- What is expected -
Below are entries to reproduce exactly, apart from their pictures.

- Input material -
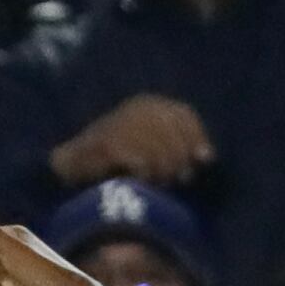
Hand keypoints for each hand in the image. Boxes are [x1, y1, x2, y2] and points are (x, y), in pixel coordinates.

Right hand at [51, 92, 212, 187]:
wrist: (75, 168)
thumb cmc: (120, 161)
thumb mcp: (153, 150)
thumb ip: (179, 149)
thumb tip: (209, 156)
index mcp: (148, 104)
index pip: (183, 114)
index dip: (197, 136)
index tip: (205, 159)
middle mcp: (135, 107)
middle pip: (172, 129)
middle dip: (180, 155)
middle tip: (181, 178)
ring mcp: (120, 123)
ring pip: (157, 146)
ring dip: (163, 168)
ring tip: (161, 182)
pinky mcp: (107, 143)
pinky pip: (139, 159)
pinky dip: (144, 173)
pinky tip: (143, 180)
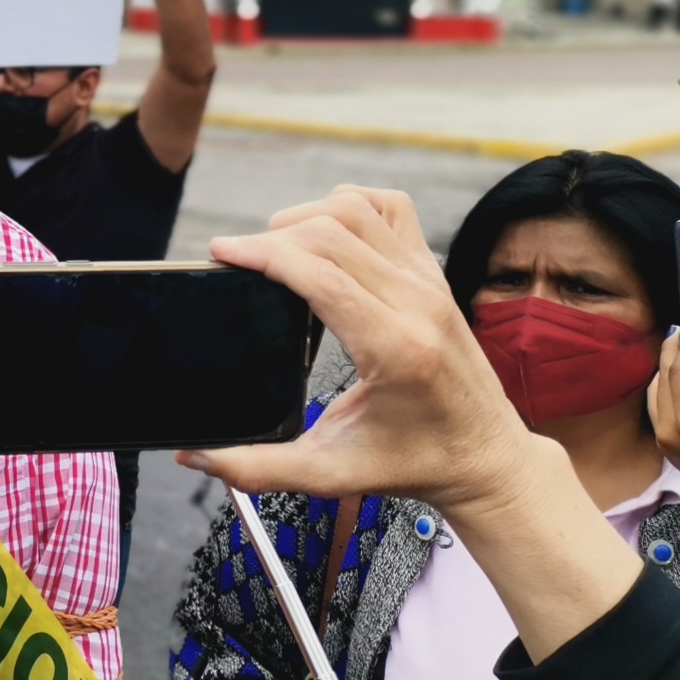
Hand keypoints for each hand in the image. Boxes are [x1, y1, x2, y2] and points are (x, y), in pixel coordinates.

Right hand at [181, 186, 646, 664]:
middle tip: (237, 258)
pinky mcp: (433, 272)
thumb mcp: (330, 473)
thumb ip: (256, 467)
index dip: (262, 252)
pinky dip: (350, 205)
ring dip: (306, 216)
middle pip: (331, 232)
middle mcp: (416, 303)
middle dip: (271, 236)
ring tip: (274, 248)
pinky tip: (325, 232)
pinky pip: (389, 208)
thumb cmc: (414, 464)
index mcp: (394, 347)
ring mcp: (430, 280)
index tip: (222, 253)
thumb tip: (193, 455)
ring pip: (358, 209)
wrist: (486, 458)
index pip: (319, 272)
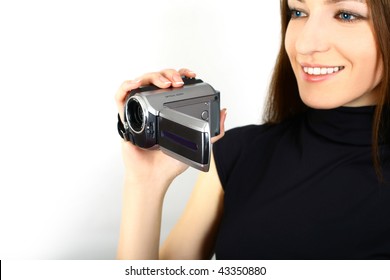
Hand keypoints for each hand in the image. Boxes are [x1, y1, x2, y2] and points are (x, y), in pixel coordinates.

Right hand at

- Solution -
Hand keypoints for each hand in the image. Boxes are [x1, y1, x2, y2] and points are (x, y), in pixel coordinates.

Right hand at [51, 92, 212, 187]:
wrist: (75, 168)
thumb cmc: (120, 161)
thumb mcp: (153, 150)
thumb ip: (179, 149)
thumb tip: (209, 156)
index mcp: (148, 104)
index pip: (183, 114)
index dip: (197, 136)
index tip: (205, 159)
middle mcp: (135, 107)
middle pip: (172, 129)
middle dip: (180, 155)
middle tip: (181, 178)
ring mcp: (120, 123)
ring pip: (157, 146)
ring dip: (163, 168)
ring tip: (161, 182)
pinky mcp: (107, 143)
pinky pip: (139, 159)
pinky dip: (144, 173)
pinky tip: (143, 180)
Hand keypoints for each hand in the image. Boxes are [x1, y1, x2, y2] and points are (x, y), in pixel coordinates.

Right hand at [181, 186, 646, 664]:
middle tip: (237, 258)
pinky mcp: (433, 272)
thumb mcp: (330, 473)
thumb ip: (256, 467)
index dip: (262, 252)
pinky dip: (350, 205)
ring dip: (306, 216)
middle pip: (331, 232)
middle mcp: (416, 303)
middle dip: (271, 236)
ring tip: (274, 248)
pinky tip: (325, 232)
pinky pip: (389, 208)
thumb cmc: (414, 464)
index mcp: (394, 347)
ring mcp: (430, 280)
index tip: (222, 253)
thumb tip: (193, 455)
ring pip: (358, 209)
wrist: (486, 458)
index pip: (319, 272)
Hand keypoints for each hand in the image. Boxes are [x1, y1, x2, y2] and points are (x, y), in pixel coordinates.

Right hand at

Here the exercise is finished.